The researchers’ insight is to copy the brain’s neuronal wiring map by using a novel nanoelectrode array, developed by Dr. Ham and Dr. Park to record electrical signals produced by neurons. The extracted neural wirings would then be pasted onto a high-density three-dimensional network of solid-state memories, for which Samsung has been a world leader.
The nanoelectrode array can effectively enter a large number of neurons so it can record their electrical signals with high sensitivity. These massively parallel intracellular recordings inform the neuronal wiring map, indicating where neurons connect with one another and how strong these connections are. Hence from these telltale recordings, the neuronal wiring map can be extracted, or ‘copied’.
The copied neuronal map can then be ‘pasted’ to a network of non-volatile memories – such as commercial flash memories that are used in our everyday life in solid-state drives (SSD), or ‘new’ memories such as resistive random access memories (RRAM) – by programming each memory so that its conductance represents the strength of each neuronal connection in the copied map.
Through this copy and paste approach, the authors envision to create a memory chip that approximates the unique computing traits of the brain – low power, facile learning, adaptation to environment, and even autonomy and cognition – that have been beyond the reach of current technology.
Neuromorphic engineering, launched in the 1980s with the goal of the same mimicking the brain functions onto a chip, got pulled up due to the inadequate info on the wiring of the countless neurons. However, the approach had been eased for designing a chip by this copy-paste method.
Samsung’s Neuromorphic Chip
Since the human brain has an estimated 100 billion or so neurons, and a thousand or so times more synaptic connections, the ultimate neuromorphic chip will require 100 trillion or so memories. Integrating such vast number of memories on a single chip would be made possible by 3D integration of memories, the technology led by Samsung that opened up a new era for memory industry.
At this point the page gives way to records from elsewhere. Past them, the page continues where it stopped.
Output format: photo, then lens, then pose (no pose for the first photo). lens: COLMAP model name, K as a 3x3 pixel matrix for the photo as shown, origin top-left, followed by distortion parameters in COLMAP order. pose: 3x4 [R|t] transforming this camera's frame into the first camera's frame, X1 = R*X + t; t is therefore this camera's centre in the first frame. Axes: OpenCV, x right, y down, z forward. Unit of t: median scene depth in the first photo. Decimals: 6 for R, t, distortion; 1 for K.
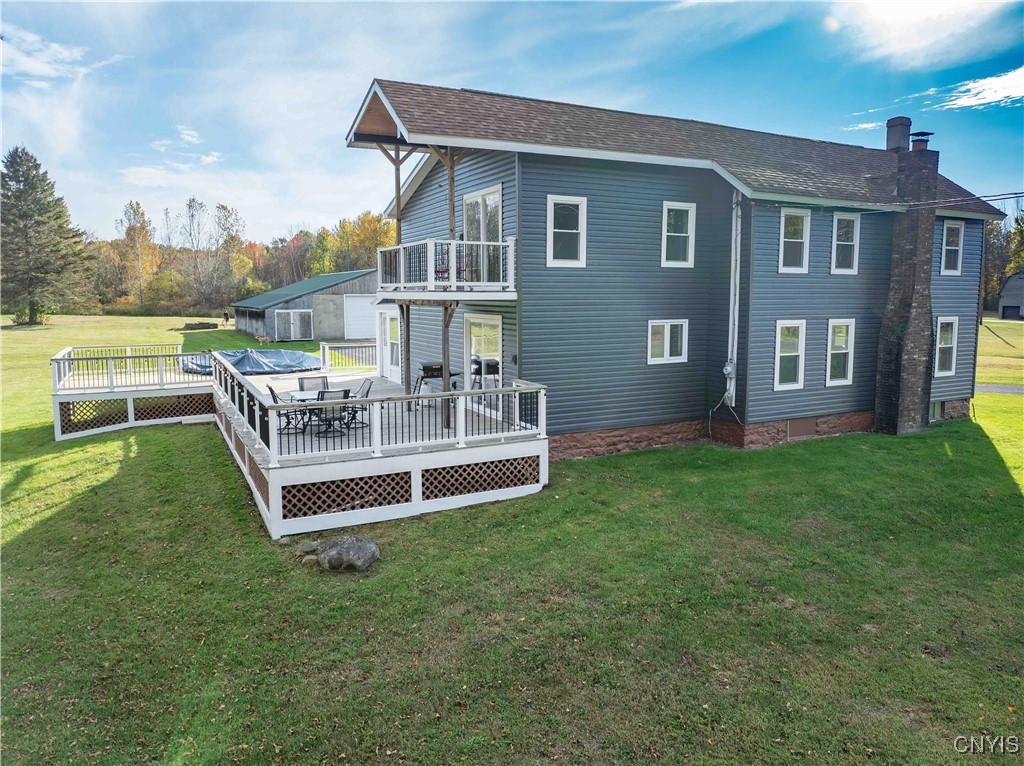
lens RADIAL K [[712.6, 0, 512.0], [0, 712.6, 383.0], [0, 0, 1]] dist [-0.010735, -0.042789]
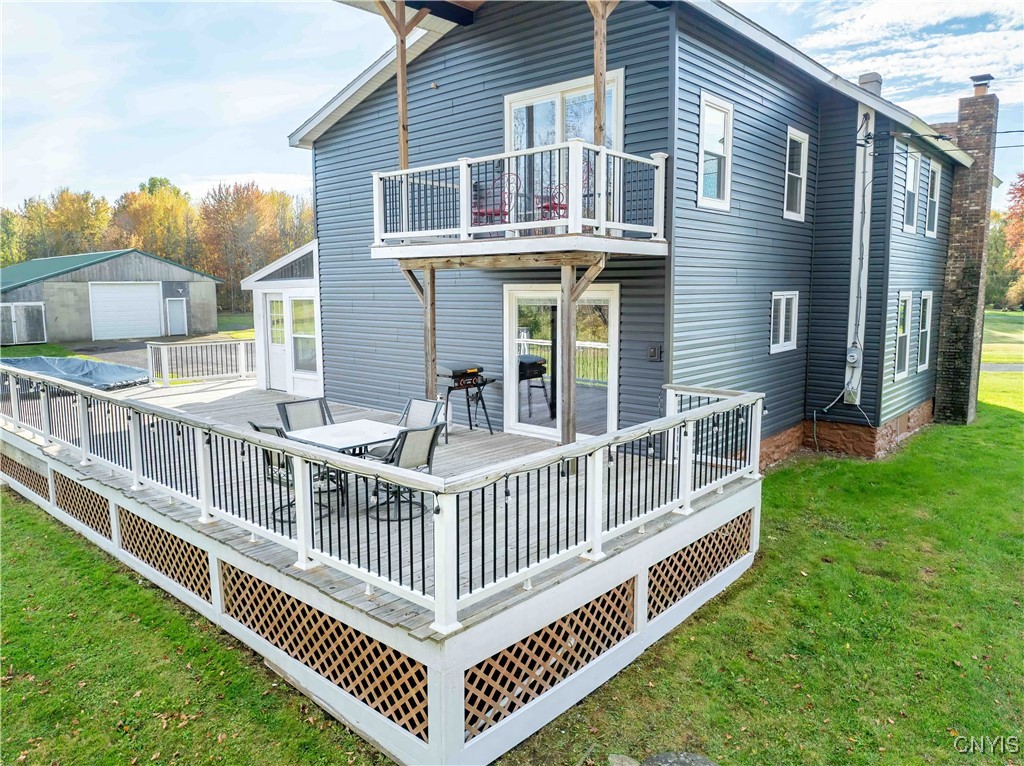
lens RADIAL K [[724.2, 0, 512.0], [0, 724.2, 383.0], [0, 0, 1]] dist [-0.076757, 0.051770]
pose [[0.931045, -0.052689, 0.361081, -0.295192], [0.049665, 0.998610, 0.017656, -0.021011], [-0.361509, 0.001494, 0.932367, 0.396872]]
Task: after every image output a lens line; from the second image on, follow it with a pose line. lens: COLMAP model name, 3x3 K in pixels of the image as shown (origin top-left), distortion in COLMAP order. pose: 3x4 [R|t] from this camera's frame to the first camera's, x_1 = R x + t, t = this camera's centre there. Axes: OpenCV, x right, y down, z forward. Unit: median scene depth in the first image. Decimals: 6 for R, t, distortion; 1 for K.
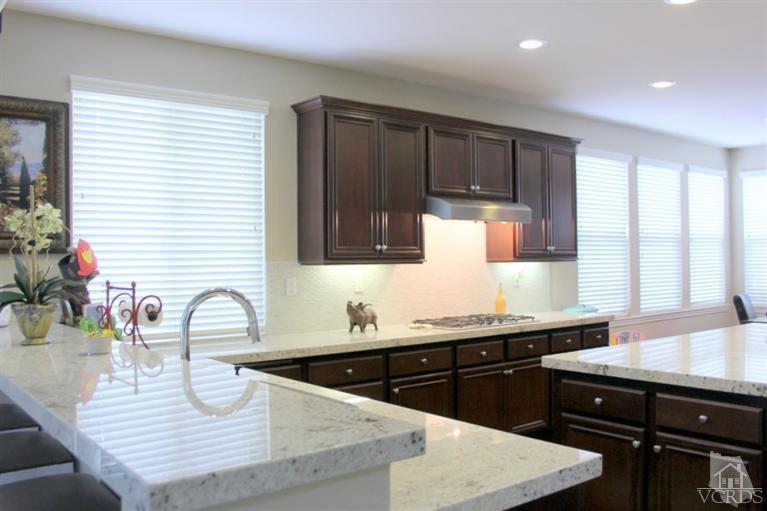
lens RADIAL K [[674.5, 0, 390.9], [0, 674.5, 255.9], [0, 0, 1]] dist [-0.118954, 0.039642]
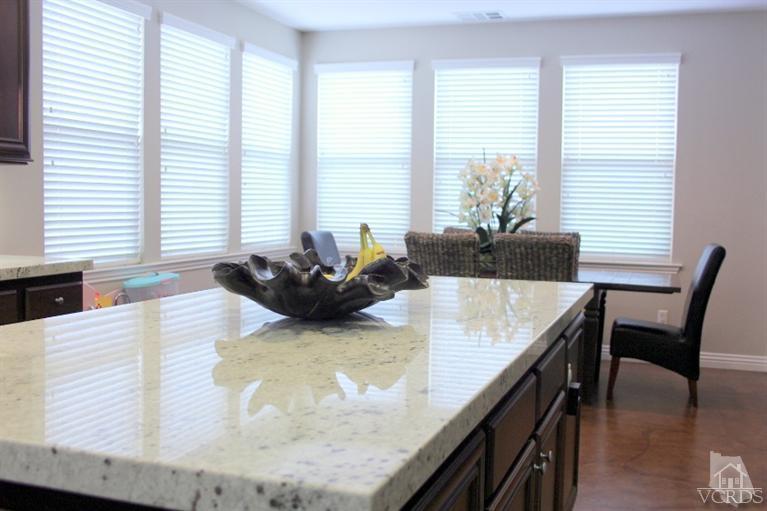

Leveraging its leading experience in chip manufacturing, Samsung is planning to continue its research into neuromorphic engineering, in order to extend Samsung’s leadership in the field of next generation AI semiconductors.
“The vision we present is highly ambitious,” said Dr. Ham. “But working toward such a heroic goal will push the boundaries of machine intelligence, neuroscience, and semiconductor technology.”
At last, mankind is pushing non-livings by copying the livings to behave far better than the livings.